Do lado dos estudantes, o cenário é de medo e oportunidades perdidas. Muitos utilizam as ferramentas de forma oculta, receosos de serem punidos por plágio ou desonestidade e perdem a chance de aprender a declarar e justificar usos legítimos da tecnologia. Logo, em vez de aprenderem a usar a tecnologia de forma ética e transparente, a falta de diretrizes concentra a conversa no proibicionismo e na “detecção”. Isso dificulta o desenvolvimento de um letramento em IA, habilidade fundamental para a formação profissional no século XXI.

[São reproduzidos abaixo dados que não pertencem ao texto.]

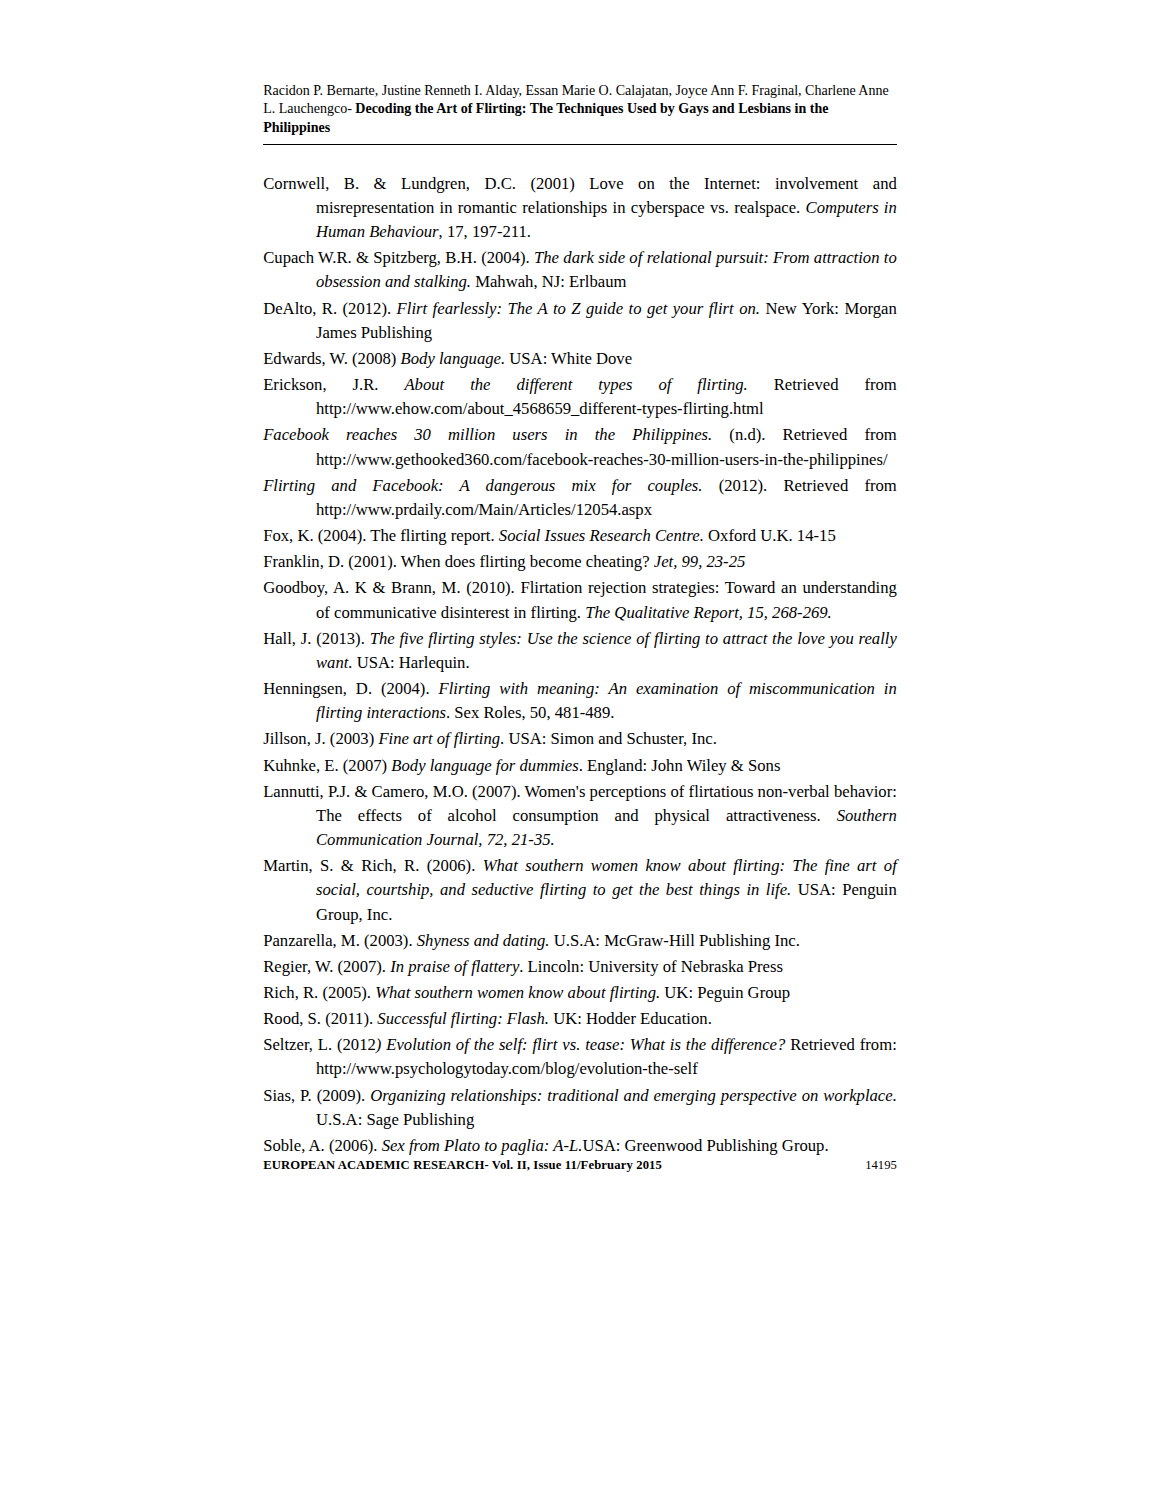Racidon P. Bernarte, Justine Renneth I. Alday, Essan Marie O. Calajatan, Joyce Ann F. Fraginal, Charlene Anne L. Lauchengco- Decoding the Art of Flirting: The Techniques Used by Gays and Lesbians in the Philippines
Cornwell, B. & Lundgren, D.C. (2001) Love on the Internet: involvement and misrepresentation in romantic relationships in cyberspace vs. realspace. Computers in Human Behaviour, 17, 197-211.
Cupach W.R. & Spitzberg, B.H. (2004). The dark side of relational pursuit: From attraction to obsession and stalking. Mahwah, NJ: Erlbaum
DeAlto, R. (2012). Flirt fearlessly: The A to Z guide to get your flirt on. New York: Morgan James Publishing
Edwards, W. (2008) Body language. USA: White Dove
Erickson, J.R. About the different types of flirting. Retrieved from http://www.ehow.com/about_4568659_different-types-flirting.html
Facebook reaches 30 million users in the Philippines. (n.d). Retrieved from http://www.gethooked360.com/facebook-reaches-30-million-users-in-the-philippines/
Flirting and Facebook: A dangerous mix for couples. (2012). Retrieved from http://www.prdaily.com/Main/Articles/12054.aspx
Fox, K. (2004). The flirting report. Social Issues Research Centre. Oxford U.K. 14-15
Franklin, D. (2001). When does flirting become cheating? Jet, 99, 23-25
Goodboy, A. K & Brann, M. (2010). Flirtation rejection strategies: Toward an understanding of communicative disinterest in flirting. The Qualitative Report, 15, 268-269.
Hall, J. (2013). The five flirting styles: Use the science of flirting to attract the love you really want. USA: Harlequin.
Henningsen, D. (2004). Flirting with meaning: An examination of miscommunication in flirting interactions. Sex Roles, 50, 481-489.
Jillson, J. (2003) Fine art of flirting. USA: Simon and Schuster, Inc.
Kuhnke, E. (2007) Body language for dummies. England: John Wiley & Sons
Lannutti, P.J. & Camero, M.O. (2007). Women's perceptions of flirtatious non-verbal behavior: The effects of alcohol consumption and physical attractiveness. Southern Communication Journal, 72, 21-35.
Martin, S. & Rich, R. (2006). What southern women know about flirting: The fine art of social, courtship, and seductive flirting to get the best things in life. USA: Penguin Group, Inc.
Panzarella, M. (2003). Shyness and dating. U.S.A: McGraw-Hill Publishing Inc.
Regier, W. (2007). In praise of flattery. Lincoln: University of Nebraska Press
Rich, R. (2005). What southern women know about flirting. UK: Peguin Group
Rood, S. (2011). Successful flirting: Flash. UK: Hodder Education.
Seltzer, L. (2012) Evolution of the self: flirt vs. tease: What is the difference? Retrieved from: http://www.psychologytoday.com/blog/evolution-the-self
Sias, P. (2009). Organizing relationships: traditional and emerging perspective on workplace. U.S.A: Sage Publishing
Soble, A. (2006). Sex from Plato to paglia: A-L. USA: Greenwood Publishing Group.
EUROPEAN ACADEMIC RESEARCH- Vol. II, Issue 11/February 2015 14195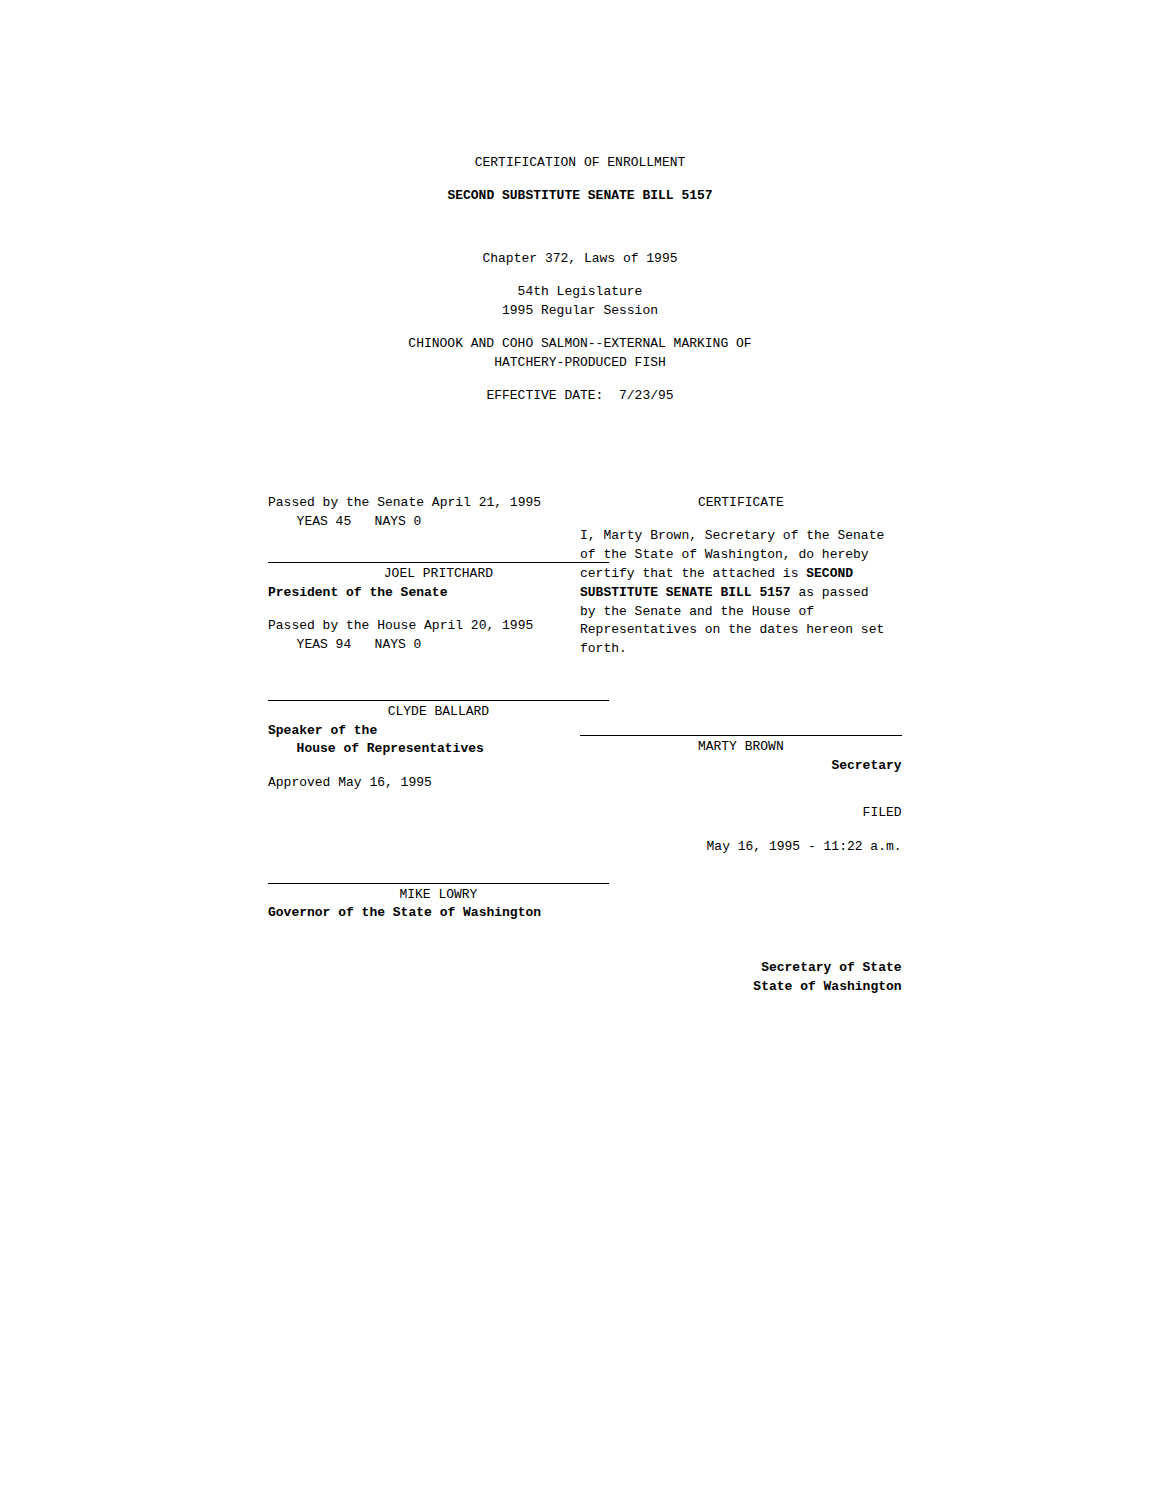CERTIFICATION OF ENROLLMENT
SECOND SUBSTITUTE SENATE BILL 5157
Chapter 372, Laws of 1995
54th Legislature
1995 Regular Session
CHINOOK AND COHO SALMON--EXTERNAL MARKING OF
HATCHERY-PRODUCED FISH
EFFECTIVE DATE: 7/23/95
| Passed by the Senate April 21, 1995 YEAS 45 NAYS 0 JOEL PRITCHARD President of the Senate Passed by the House April 20, 1995 YEAS 94 NAYS 0 CLYDE BALLARD Speaker of the House of Representatives Approved May 16, 1995 MIKE LOWRY Governor of the State of Washington | CERTIFICATE I, Marty Brown, Secretary of the Senate of the State of Washington, do hereby certify that the attached is SECOND SUBSTITUTE SENATE BILL 5157 as passed by the Senate and the House of Representatives on the dates hereon set forth. MARTY BROWN Secretary FILED May 16, 1995 - 11:22 a.m. Secretary of State State of Washington |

Rafael Cardoso Sampaio, professor da UFPR
Além de minar a confiança entre docentes e discentes, a ausência de um diálogo estruturado sobre o tema expõe a comunidade acadêmica a riscos graves de privacidade e propriedade intelectual. Rafael Cardoso Sampaio afirma que o caminho para lidar com essa transformação não é a proibição, que se mostra ineficaz e alienante, mas a regulação com foco ético e pedagógico.

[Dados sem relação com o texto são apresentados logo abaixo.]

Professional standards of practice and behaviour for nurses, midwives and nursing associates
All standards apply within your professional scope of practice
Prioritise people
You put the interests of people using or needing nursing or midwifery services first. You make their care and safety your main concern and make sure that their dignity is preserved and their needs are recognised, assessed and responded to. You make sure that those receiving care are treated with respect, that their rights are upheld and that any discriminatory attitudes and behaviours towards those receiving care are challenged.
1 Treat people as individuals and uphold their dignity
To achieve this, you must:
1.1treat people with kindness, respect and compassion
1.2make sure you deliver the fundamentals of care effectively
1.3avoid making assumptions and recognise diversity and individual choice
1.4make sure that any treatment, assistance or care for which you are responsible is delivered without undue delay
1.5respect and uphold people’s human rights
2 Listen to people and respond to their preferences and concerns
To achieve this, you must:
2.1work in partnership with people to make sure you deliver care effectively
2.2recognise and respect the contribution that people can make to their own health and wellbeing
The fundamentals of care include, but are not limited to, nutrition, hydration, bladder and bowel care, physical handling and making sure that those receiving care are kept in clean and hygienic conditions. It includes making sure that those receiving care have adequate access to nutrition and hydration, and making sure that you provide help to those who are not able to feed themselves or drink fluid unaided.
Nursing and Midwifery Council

Para isso, ele defende a criação de comitês multidisciplinares, com participação de docentes, discentes e especialistas, para elaborar políticas de uso transparente, que definam o que é apoio legítimo e o que é fraude; além de fluxos e protocolos para lidar com incidentes; salvaguardas de LGPD e propriedade intelectual; e responsabilidade compartilhada nas discussões sobre o tema.